++++ Passage ++++

On December 30, 2002, the Company purchased life insurance to support life insurance benefits for several key employees and salary continuation benefits for certain executives. On January 31, 2006, the Company purchased an additional $5.0 million of life insurance to support benefits for additional key employees and salary continuation benefits. As of December 31, 2006 and 2005, the cash surrender value of the life insurance was $10.5 million and $5.2 million, respectively. As of December 31, 2006 and 2005, the Company recognized a liability for salary continuation benefits of $411,000 and $281,000, respectively. Payments under the salary continuation plan commence when the respective executive reaches the age of 65 and continue for a period up to 20 years. For the years ending December 31, 2006, 2005 and 2004, salary continuation expense was approximately $130,000, $102,000, and $93,000, respectively.
NOTE 14 — TRANSACTIONS WITH RELATED PARTIES
Certain directors, executive officers, and principal shareholders are customers of and have had banking transactions with the Company, and the Company expects to have such transactions in the future. All loans and commitments to loan included in such transactions were made in compliance with applicable laws on substantially the same terms, including interest rates and collateral, as those prevailing at the time for comparable transactions with other persons and do not involve more than the normal risk of collectibility or present any other unfavorable features. The Company had one loan outstanding to a director. The balance of the loan at December 31, 2006 was $61,000.

++++ Source material ++++

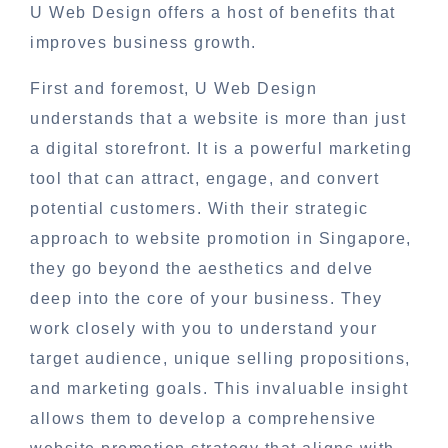
U Web Design offers a host of benefits that
improves business growth.
First and foremost, U Web Design
understands that a website is more than just
a digital storefront. It is a powerful marketing
tool that can attract, engage, and convert
potential customers. With their strategic
approach to website promotion in Singapore,
they go beyond the aesthetics and delve
deep into the core of your business. They
work closely with you to understand your
target audience, unique selling propositions,
and marketing goals. This invaluable insight
allows them to develop a comprehensive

++++

__Request 1__.
Answer from the passage on the Company's insurance and loans:
(a) On what date did the Company buy the additional $5.0 million of life insurance?
(b) At what age do salary continuation payments start?
(c) What was the balance of the loan to a director at December 31, 2006?
__Request 2__. Copy the wording of the entry about U Web Design word for word, leaving out the picture.
The entry and the passage on the Company's insurance and loans are unrelated to each other.

__Written reply 1__.
(a) January 31, 2006
(b) 65
(c) $61,000

__Written reply 2__.
U Web Design offers a host of benefits that
improves business growth.
First and foremost, U Web Design
understands that a website is more than just
a digital storefront. It is a powerful marketing
tool that can attract, engage, and convert
potential customers. With their strategic
approach to website promotion in Singapore,
they go beyond the aesthetics and delve
deep into the core of your business. They
work closely with you to understand your
target audience, unique selling propositions,
and marketing goals. This invaluable insight
allows them to develop a comprehensive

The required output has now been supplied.